Apron Anxiety: My Messy Affairs In and Out of the Kitchen
by Alyssa Shelaskyapron-anxiety-alyssa-shelasky-book-cover

While in Beaten, Seared, and Sauced Dixon mentions the impact of his course work and externing at Tabla from his point of view, Alyssa Shelasky’s Apron Anxiety gives the perspective of what it is like being the partner of a chef.  I overlapped reading the two books and it was interesting to compare their two perspectives.  In this case the chef in question is Spike Mendelsohn, who competed in the fourth season of Top Chef; in the book she refers to him, however, as simply “chef.”  Shelasky did not start out as a foodie, but is drawn in to the world by “chef.”  The book has a chicklit memoir feel and at first I was off put slightly by Shelasky’s overly privileged party girl persona, but her humor and her spunk won me over in the end.  The book chronicles how it is possible to go from melting a plastic coffee pot on the stove while trying to boil water for cocoa and thinking taleggio is a European DJ, to throwing a fabulous dinner party for friends and family.  Although her love affair with “chef” ends, her love affair with food seems to have only just begun.  Recipes that reflect each chapter’s exploits are included.

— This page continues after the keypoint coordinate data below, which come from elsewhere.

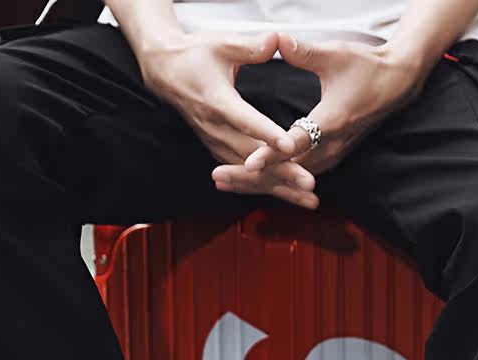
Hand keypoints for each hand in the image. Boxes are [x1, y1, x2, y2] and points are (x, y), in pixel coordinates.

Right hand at [137, 30, 317, 206]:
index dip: (268, 135)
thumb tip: (275, 40)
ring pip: (250, 173)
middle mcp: (216, 128)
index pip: (246, 120)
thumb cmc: (196, 56)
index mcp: (217, 100)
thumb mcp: (221, 43)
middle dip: (283, 172)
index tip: (290, 146)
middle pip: (253, 157)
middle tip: (310, 184)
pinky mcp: (219, 151)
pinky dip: (267, 187)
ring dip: (280, 187)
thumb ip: (250, 46)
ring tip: (308, 199)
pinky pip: (244, 175)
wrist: (166, 73)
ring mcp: (216, 143)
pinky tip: (289, 197)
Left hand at [216, 32, 426, 193]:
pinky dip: (271, 181)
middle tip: (218, 178)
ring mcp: (330, 157)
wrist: (396, 85)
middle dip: (251, 177)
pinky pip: (295, 176)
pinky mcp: (328, 159)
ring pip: (288, 179)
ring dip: (257, 183)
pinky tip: (247, 183)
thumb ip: (304, 52)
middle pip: (285, 171)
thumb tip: (278, 39)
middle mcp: (330, 148)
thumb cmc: (366, 67)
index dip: (270, 153)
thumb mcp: (336, 54)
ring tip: (224, 182)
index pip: (294, 144)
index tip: (248, 162)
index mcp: (331, 123)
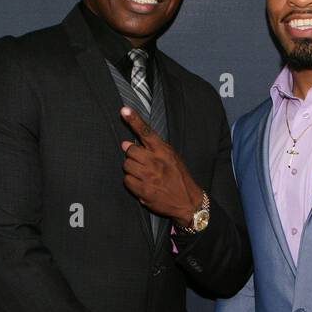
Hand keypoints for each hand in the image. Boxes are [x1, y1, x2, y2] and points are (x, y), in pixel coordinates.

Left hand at [119, 104, 202, 225]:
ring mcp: (149, 177)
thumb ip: (150, 149)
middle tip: (142, 163)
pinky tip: (142, 184)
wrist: (187, 202)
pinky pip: (127, 181)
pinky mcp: (144, 191)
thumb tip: (124, 143)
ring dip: (131, 169)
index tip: (124, 110)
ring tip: (143, 174)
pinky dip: (131, 182)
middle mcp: (156, 162)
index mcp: (164, 151)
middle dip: (132, 156)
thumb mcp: (171, 157)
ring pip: (126, 165)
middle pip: (130, 150)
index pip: (146, 132)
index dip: (134, 120)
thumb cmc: (178, 177)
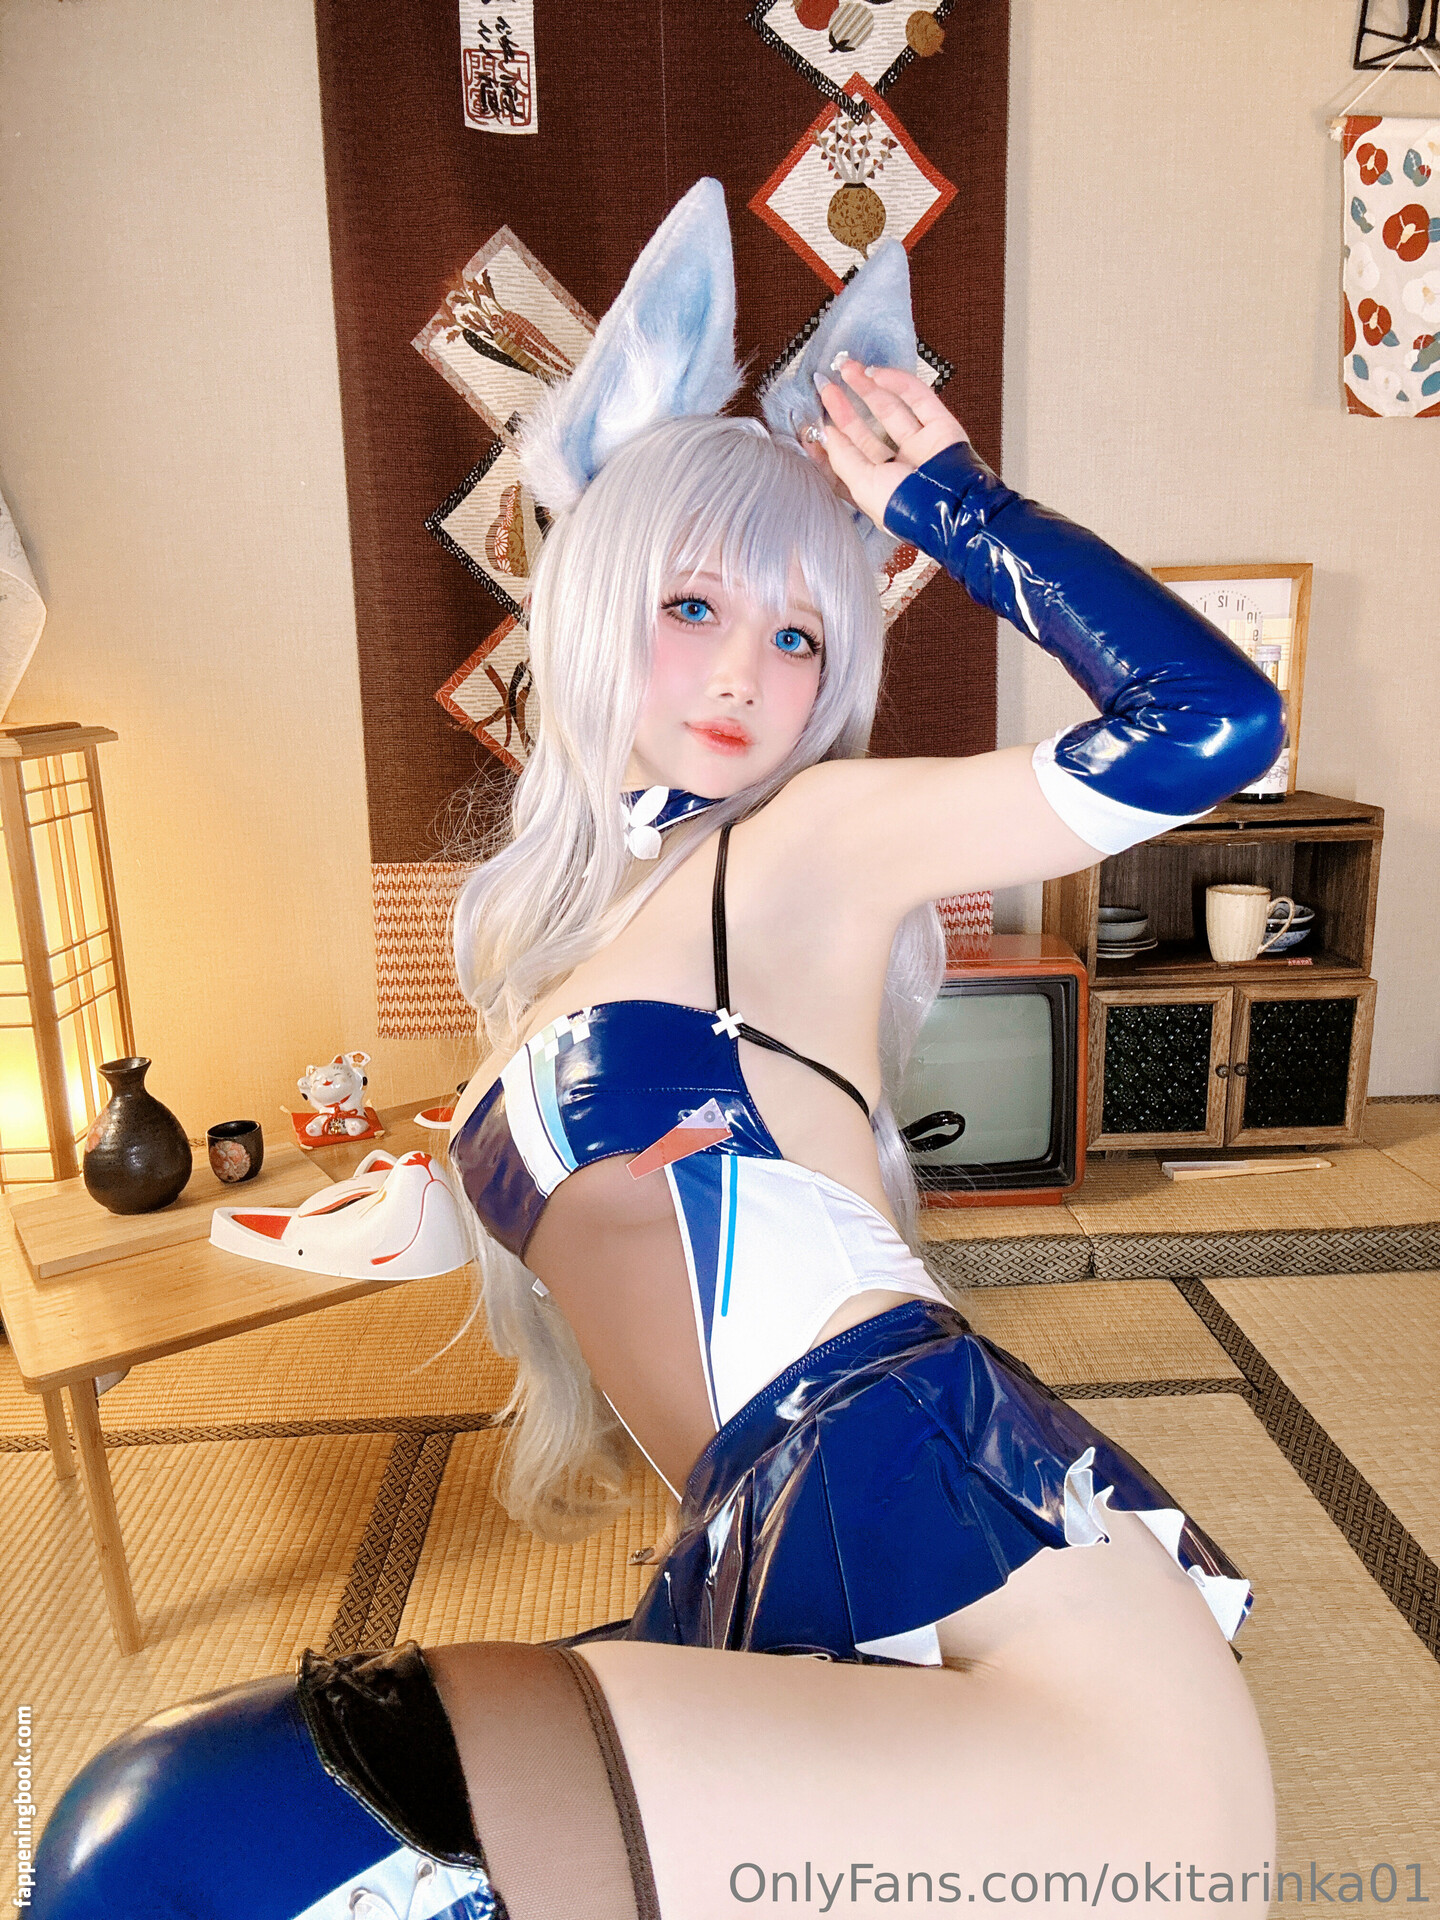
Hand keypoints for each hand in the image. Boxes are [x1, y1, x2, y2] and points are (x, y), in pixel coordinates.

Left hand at [803, 361, 967, 529]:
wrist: (951, 507)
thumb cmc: (907, 509)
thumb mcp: (861, 486)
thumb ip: (843, 457)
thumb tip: (827, 433)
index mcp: (877, 488)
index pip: (846, 460)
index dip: (828, 442)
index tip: (810, 424)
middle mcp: (898, 467)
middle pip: (865, 432)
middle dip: (844, 409)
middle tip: (827, 387)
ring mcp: (920, 446)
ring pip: (890, 410)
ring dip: (868, 388)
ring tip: (848, 369)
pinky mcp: (940, 428)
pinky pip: (918, 399)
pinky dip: (899, 383)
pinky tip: (876, 373)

Kitchen Confidential (the series)kitchenconfidential

For those who enjoy the humorous side of life in the kitchen, Kitchen Confidential is a 2005 television series loosely based on Anthony Bourdain’s book of the same name.  Although some characters and situations will be familiar to fans of the book such as an overly obsessed bread baker, the show diverges from the source material and adds a great deal of absurd humor and exists in a heightened reality only found in dramadies.   The show was produced by Sex and the City creator, Darren Star which it reminded me of, though in this case replacing the female friendship with male workplace bonding and with more “PG-13” content reflecting its broadcast TV origin.  Bradley Cooper, of Hangover fame, stars as Jack Bourdain, who has renounced his former hard partying ways and sees a chance to finally get back to helming an upscale restaurant.  The cast includes Nicholas Brendon (from Buffy the Vampire Slayer) as a pastry chef, John Francis Daley (currently on Bones) as a constantly hazed newbie, Jaime King (currently on Heart of Dixie) as a ditzy waitress, and Owain Yeoman (currently on the Mentalist) as bad boy sous chef.  Unfortunately despite the winning cast, in part due to scheduling issues, the show only lasted four episodes on TV in the US, but all thirteen are available as a DVD set, which can be borrowed from BCCLS libraries.